On appeal, Anderson argues that the district court erred in finding that any treatment negated a claim of deliberate indifference against his doctors. Treatment does not preclude a finding of deliberate indifference, if the treatment provided was so “blatantly inappropriate” as to be divorced from any medical judgment. Roe v. Elyea, 631 F.3d 843, 857-58 (7th Cir.2011); Hill v. Curcione, 657 F.3d 116, 122-24 (2d Cir.2011). Anderson’s lawsuit could proceed even if his chance of recovery were slim, but he failed to plead facts that plausibly support even an improbable claim of neglect. See Arnett v. Webster, 658 F.3d 742, 751-52 (7th Cir.2011). There is no question that Anderson alleges two serious medical conditions, but Anderson does not say that any doctor either neglected or refused to treat him. See McGowan, 612 F.3d at 640-41. Instead, he acknowledges he was repeatedly examined and tested by various doctors who monitored his condition, prescribed medication, and changed his prescriptions in response to his subjective complaints that the medicines were not working. These facts do not plausibly support an inference that Anderson’s doctors chose his treatment without exercising medical judgment. See Arnett, 658 F.3d at 754-55; McGowan, 612 F.3d at 641. At most, his disagreement with the prescribed course of treatment sounds in medical malpractice, not deliberate indifference. See Roe, 631 F.3d at 857; Duckworth v. Ahmad, 532 F.3d 675, 679 (7th Cir.2008); see also United States. v. Clawson, 650 F.3d 530, 538 (4th Cir.2011)

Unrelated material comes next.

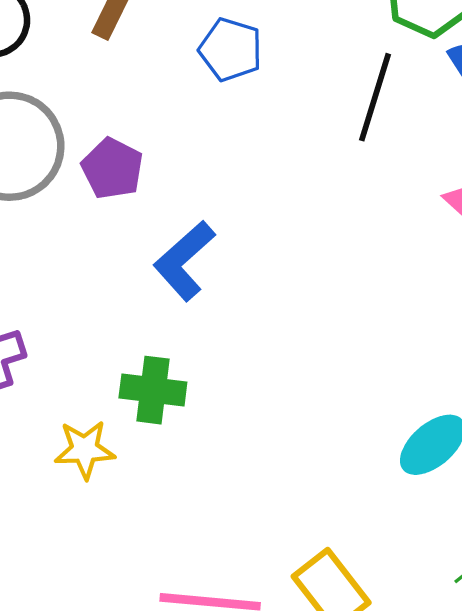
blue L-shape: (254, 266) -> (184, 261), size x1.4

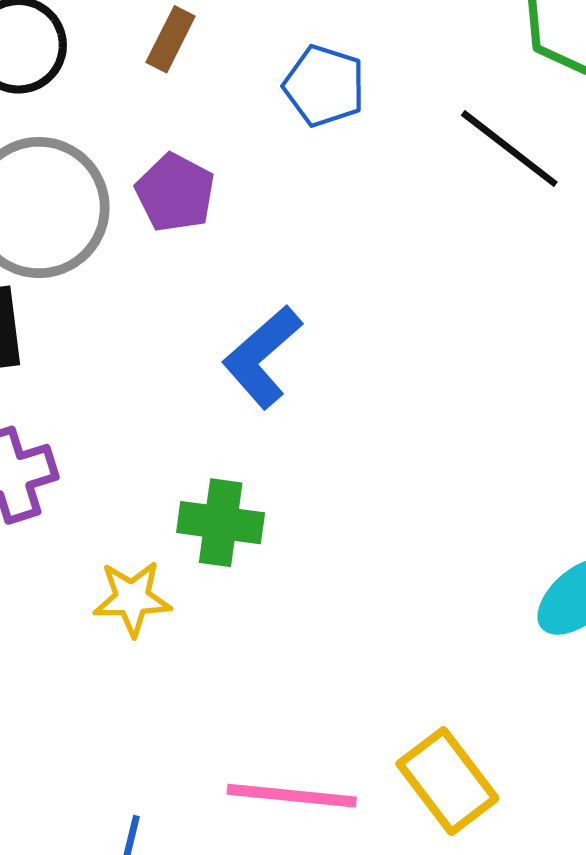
black line: (375, 97) -> (509, 149), turned -70
purple pentagon: (112, 168) -> (175, 193), moved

Anderson also argues that the district court should not have reviewed his complaint at all, but issued a protective stay while he sought a writ of mandamus in state court. Staying a meritless claim, however, would have been an abuse of discretion, so this argument fails. See Rhines v. Weber, 544 U.S. 269, 276, 125 S.Ct. 1528, 161 L.Ed.2d 440 (2005).

Because the alleged treatment was not so “blatantly inappropriate” as to constitute deliberate indifference, we AFFIRM the district court’s judgment.